• MATERIAL FOR THIS TASK:

------------------------------------------------

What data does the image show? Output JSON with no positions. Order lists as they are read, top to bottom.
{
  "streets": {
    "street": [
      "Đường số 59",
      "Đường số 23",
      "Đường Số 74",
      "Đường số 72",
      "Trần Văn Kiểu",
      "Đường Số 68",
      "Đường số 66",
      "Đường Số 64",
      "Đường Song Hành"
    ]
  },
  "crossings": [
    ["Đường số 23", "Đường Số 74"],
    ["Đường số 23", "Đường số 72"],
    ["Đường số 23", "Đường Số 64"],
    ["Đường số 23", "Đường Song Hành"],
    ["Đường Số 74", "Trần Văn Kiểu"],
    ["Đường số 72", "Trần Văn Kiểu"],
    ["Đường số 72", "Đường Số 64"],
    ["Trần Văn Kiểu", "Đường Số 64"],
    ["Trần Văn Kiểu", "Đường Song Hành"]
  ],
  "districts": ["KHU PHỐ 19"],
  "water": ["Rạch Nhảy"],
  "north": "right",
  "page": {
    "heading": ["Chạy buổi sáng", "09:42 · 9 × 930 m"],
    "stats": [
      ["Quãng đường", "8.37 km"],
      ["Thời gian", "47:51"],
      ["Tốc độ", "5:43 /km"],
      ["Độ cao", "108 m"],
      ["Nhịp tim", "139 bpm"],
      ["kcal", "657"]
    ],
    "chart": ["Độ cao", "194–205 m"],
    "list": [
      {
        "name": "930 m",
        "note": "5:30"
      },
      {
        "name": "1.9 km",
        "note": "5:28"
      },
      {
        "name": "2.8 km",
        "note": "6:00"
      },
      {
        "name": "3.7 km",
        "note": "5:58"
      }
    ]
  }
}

------------------------------------------------

Restate each entry exactly, skipping none.

• SOLUTION TO THIS EXERCISE:
What data does the image show? Output JSON with no positions. Order lists as they are read, top to bottom.
{
  "streets": {
    "street": [
      "Đường số 59",
      "Đường số 23",
      "Đường Số 74",
      "Đường số 72",
      "Trần Văn Kiểu",
      "Đường Số 68",
      "Đường số 66",
      "Đường Số 64",
      "Đường Song Hành"
    ]
  },
  "crossings": [
    ["Đường số 23", "Đường Số 74"],
    ["Đường số 23", "Đường số 72"],
    ["Đường số 23", "Đường Số 64"],
    ["Đường số 23", "Đường Song Hành"],
    ["Đường Số 74", "Trần Văn Kiểu"],
    ["Đường số 72", "Trần Văn Kiểu"],
    ["Đường số 72", "Đường Số 64"],
    ["Trần Văn Kiểu", "Đường Số 64"],
    ["Trần Văn Kiểu", "Đường Song Hành"]
  ],
  "districts": ["KHU PHỐ 19"],
  "water": ["Rạch Nhảy"],
  "north": "right",
  "page": {
    "heading": ["Chạy buổi sáng", "09:42 · 9 × 930 m"],
    "stats": [
      ["Quãng đường", "8.37 km"],
      ["Thời gian", "47:51"],
      ["Tốc độ", "5:43 /km"],
      ["Độ cao", "108 m"],
      ["Nhịp tim", "139 bpm"],
      ["kcal", "657"]
    ],
    "chart": ["Độ cao", "194–205 m"],
    "list": [
      {
        "name": "930 m",
        "note": "5:30"
      },
      {
        "name": "1.9 km",
        "note": "5:28"
      },
      {
        "name": "2.8 km",
        "note": "6:00"
      },
      {
        "name": "3.7 km",
        "note": "5:58"
      }
    ]
  }
}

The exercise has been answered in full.